Gebrauchtsoftware Teil II
Handel mit Gebrauchtsoftware – ein heißes Eisen
Die „Spannung“ beim Thema Handel mit Gebrauchtsoftware wird auch am nachfolgend geschilderten Fall nachvollziehbar.
Microsoft hatte einen sog. Volumenlizenzvertrag verkauft, d.h. der Käufer erhält eine Masterkopie und das Recht, die Software auf einer bestimmten Anzahl von Rechnern dauerhaft zu installieren und zu nutzen. Sagen wir, der Lizenzvertrag sieht ein Volumen von 300 vor, kann das Programm von der einen Master-CD-ROM auf 300 Rechnern installiert werden.
Lizenzrecht
Das Landgericht Hamburg hatte sich im Herbst 2006 mit den wettbewerbs- und urheberrechtlichen Aspekten eines solchen Volumenlizenzvertrages auseinander zusetzen.

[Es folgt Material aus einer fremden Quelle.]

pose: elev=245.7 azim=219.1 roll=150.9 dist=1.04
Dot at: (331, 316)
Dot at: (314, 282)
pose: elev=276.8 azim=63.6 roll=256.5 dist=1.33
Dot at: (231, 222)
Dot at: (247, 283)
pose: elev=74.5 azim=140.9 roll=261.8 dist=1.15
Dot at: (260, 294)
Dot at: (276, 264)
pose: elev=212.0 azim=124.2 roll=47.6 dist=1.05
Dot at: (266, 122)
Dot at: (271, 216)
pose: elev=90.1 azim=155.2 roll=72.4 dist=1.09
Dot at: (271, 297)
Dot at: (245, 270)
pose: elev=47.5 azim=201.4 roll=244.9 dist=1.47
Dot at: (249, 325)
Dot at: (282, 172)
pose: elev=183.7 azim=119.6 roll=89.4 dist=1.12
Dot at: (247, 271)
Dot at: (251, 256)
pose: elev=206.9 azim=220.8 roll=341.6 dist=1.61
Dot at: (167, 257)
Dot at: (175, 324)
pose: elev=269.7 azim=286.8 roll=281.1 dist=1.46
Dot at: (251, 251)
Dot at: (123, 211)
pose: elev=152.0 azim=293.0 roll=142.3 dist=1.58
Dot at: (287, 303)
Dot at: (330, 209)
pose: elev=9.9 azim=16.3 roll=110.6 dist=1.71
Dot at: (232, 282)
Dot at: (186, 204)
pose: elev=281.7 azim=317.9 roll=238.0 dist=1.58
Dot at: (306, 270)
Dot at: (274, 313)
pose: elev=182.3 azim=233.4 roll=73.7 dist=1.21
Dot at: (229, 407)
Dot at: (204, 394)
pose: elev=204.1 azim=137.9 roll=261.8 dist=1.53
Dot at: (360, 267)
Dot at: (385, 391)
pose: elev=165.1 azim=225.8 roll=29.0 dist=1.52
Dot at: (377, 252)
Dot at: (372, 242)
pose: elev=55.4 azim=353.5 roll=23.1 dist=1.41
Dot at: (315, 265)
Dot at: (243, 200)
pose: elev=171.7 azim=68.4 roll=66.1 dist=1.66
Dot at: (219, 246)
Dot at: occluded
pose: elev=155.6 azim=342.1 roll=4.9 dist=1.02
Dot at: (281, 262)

Dem Urteil lag, stark vereinfacht, folgender Sachverhalt zugrunde: Kunde A hat von Microsoft durch einen Volumenlizenzvertrag 300 Lizenzen erworben. Da A nur noch 200 Lizenzen benötigte, hat der Zwischenhändler B die 100 unnötigen Lizenzen an einen anderen Kunden C „gebraucht“ angeboten, dem genau 100 Lizenzen fehlten, der jedoch an einem größeren neuen Vertrag mit Microsoft kein Interesse hatte. Da die 100 heraus gelösten Gebrauchtlizenzen billiger waren als „neu“ von Microsoft, wollte Microsoft den Zwischenhändler im Wege der einstweiligen Verfügung dieses Angebot zu günstigeren Preisen und den Handel mit Gebrauchtsoftware untersagen.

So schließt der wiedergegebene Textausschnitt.